Erik schüttelte den Kopf. „Das wird noch ein bisschen dauern.“ Seine Aufmerksamkeit richtete sich auf Bianca und ein inzwischen vertrautes Funkeln trat in seine Augen. „Hey, du. Schmeckt dir dein Essen heute nicht?“
Bianca antwortete Erik mit unverständlichem, aber eindeutig freudigem Gebrabbel.
„Wenn du es schaffst, sie davon zu überzeugen wenigstens eine einzige Kartoffel zu probieren, ist dir mein ewiger Dank sicher“, sagte Giovanni.
Schmunzelnd griff sich Erik den verwaisten Teller und bugsierte eine Kartoffel auf den Löffel. „Ich verspreche nichts.“
Während Marco die Szene vor ihm beobachtete – Eriks Kichern, Biancas zufriedenes Glucksen, umherkullernde Kartoffelstückchen – erinnerte er sich an die Zeit kurz nach Biancas Geburt und an die Angst, die ihn damals erfasst hatte.
Angst, Bianca mit einer unbedachten Bewegung zu verletzen.
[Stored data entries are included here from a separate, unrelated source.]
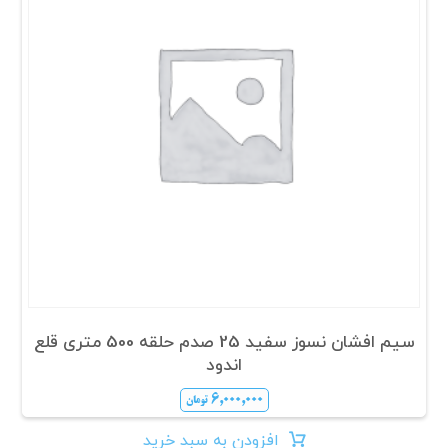
سیم افشان نسوز سفید 25 صدم حلقه 500 متری قلع
اندود
۶,۰۰۰,۰۰۰
تومان
افزودن به سبد خرید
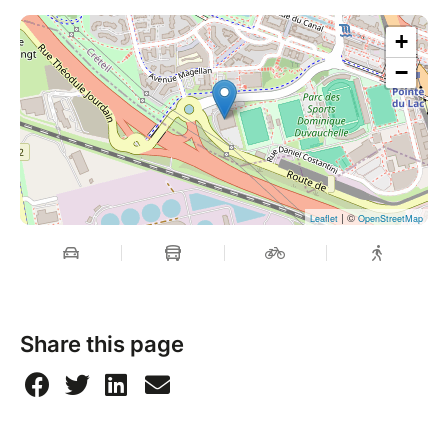
+
−
| ©
Leaflet
OpenStreetMap
Share this page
Angst, dass sich Giulia von ihm abwenden und ihm damit das letzte bisschen verbliebener Familie nehmen würde. Angst, seine frisch gekittete Beziehung mit Erik zu versauen.
Ein paar dieser Ängste hatten ihn nie völlig verlassen.
„Lieben alle Kinder Erik so sehr, oder ist meine Tochter ein Extremfall?“ Belustigt beobachtete Giulia Erik, der gerade ein Stückchen Kartoffel in Biancas Mund verfrachtete, das sie geräuschvoll zerkaute.
„Erik ist ein Kindermagnet und liebt es. Manchmal denke ich, er ist nur mit mir zusammen, weil er dann euch und Bianca regelmäßig sieht.“
„Hmm … Hilfst du mir mal in der Küche?“
Marco folgte seiner Schwester in den schmalen, schlauchartigen Raum, der kaum genug Platz für zwei Personen bot. Nicht unbedingt der Traum eines kochfreudigen Pärchens, aber bei den hiesigen Mietpreisen musste man wohl Abstriche hinnehmen.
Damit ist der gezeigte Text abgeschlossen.